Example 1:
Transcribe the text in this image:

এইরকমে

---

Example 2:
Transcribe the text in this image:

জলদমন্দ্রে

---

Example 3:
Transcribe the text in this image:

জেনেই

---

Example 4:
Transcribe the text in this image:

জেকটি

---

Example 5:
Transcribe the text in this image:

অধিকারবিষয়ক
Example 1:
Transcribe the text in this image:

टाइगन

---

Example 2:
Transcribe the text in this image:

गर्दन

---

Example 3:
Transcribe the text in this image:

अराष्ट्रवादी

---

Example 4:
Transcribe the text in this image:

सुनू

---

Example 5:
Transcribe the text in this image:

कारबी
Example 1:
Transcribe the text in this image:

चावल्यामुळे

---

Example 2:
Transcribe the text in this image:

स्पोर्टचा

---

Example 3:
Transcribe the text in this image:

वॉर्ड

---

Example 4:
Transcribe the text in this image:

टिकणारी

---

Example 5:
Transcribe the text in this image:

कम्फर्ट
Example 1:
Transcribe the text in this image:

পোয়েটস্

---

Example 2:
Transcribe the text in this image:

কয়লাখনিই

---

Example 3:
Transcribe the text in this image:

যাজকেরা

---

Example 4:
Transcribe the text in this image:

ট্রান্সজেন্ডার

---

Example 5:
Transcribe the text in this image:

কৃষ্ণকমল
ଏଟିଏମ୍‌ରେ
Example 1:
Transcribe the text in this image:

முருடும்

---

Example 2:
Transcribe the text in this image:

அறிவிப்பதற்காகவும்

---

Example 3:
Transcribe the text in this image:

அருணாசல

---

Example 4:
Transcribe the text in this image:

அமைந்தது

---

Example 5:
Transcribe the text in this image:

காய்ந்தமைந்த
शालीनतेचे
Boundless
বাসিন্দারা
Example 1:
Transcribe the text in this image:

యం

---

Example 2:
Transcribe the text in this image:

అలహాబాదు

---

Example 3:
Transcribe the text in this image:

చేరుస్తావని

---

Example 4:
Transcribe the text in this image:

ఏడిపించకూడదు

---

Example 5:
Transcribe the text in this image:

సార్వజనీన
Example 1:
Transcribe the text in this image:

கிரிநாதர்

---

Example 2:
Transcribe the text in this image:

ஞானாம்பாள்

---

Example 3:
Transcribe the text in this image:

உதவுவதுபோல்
============
* _Work required_
Retype the listing above in full, exactly as it stands.

* _Output for this task_
Example 1:
Transcribe the text in this image:

এইরকমে

---

Example 2:
Transcribe the text in this image:

জলদমন্দ্রে

---

Example 3:
Transcribe the text in this image:

জেনেই

---

Example 4:
Transcribe the text in this image:

জেকটি

---

Example 5:
Transcribe the text in this image:

অধিকারবিষয়ক
Example 1:
Transcribe the text in this image:

टाइगन

---

Example 2:
Transcribe the text in this image:

गर्दन

---

Example 3:
Transcribe the text in this image:

अराष्ट्रवादी

---

Example 4:
Transcribe the text in this image:

सुनू

---

Example 5:
Transcribe the text in this image:

कारबी
Example 1:
Transcribe the text in this image:

चावल्यामुळे

---

Example 2:
Transcribe the text in this image:

स्पोर्टचा

---

Example 3:
Transcribe the text in this image:

वॉर्ड

---

Example 4:
Transcribe the text in this image:

टिकणारी

---

Example 5:
Transcribe the text in this image:

कम्फर्ट
Example 1:
Transcribe the text in this image:

পোয়েটস্

---

Example 2:
Transcribe the text in this image:

কয়লাখনিই

---

Example 3:
Transcribe the text in this image:

যাজকেরা

---

Example 4:
Transcribe the text in this image:

ট্রান্সজেন্ডার

---

Example 5:
Transcribe the text in this image:

কৃষ্ণকমল
ଏଟିଏମ୍‌ରେ
Example 1:
Transcribe the text in this image:

முருடும்

---

Example 2:
Transcribe the text in this image:

அறிவிப்பதற்காகவும்

---

Example 3:
Transcribe the text in this image:

அருணாசல

---

Example 4:
Transcribe the text in this image:

அமைந்தது

---

Example 5:
Transcribe the text in this image:

காய்ந்தமைந்த
शालीनतेचे
Boundless
বাসিন্দারা
Example 1:
Transcribe the text in this image:

యం

---

Example 2:
Transcribe the text in this image:

అలహాబాదు

---

Example 3:
Transcribe the text in this image:

చేరుస్తావని

---

Example 4:
Transcribe the text in this image:

ఏడిపించకూడదు

---

Example 5:
Transcribe the text in this image:

సార్వజనీన
Example 1:
Transcribe the text in this image:

கிரிநாதர்

---

Example 2:
Transcribe the text in this image:

ஞானாம்பாள்

---

Example 3:
Transcribe the text in this image:

உதவுவதுபோல்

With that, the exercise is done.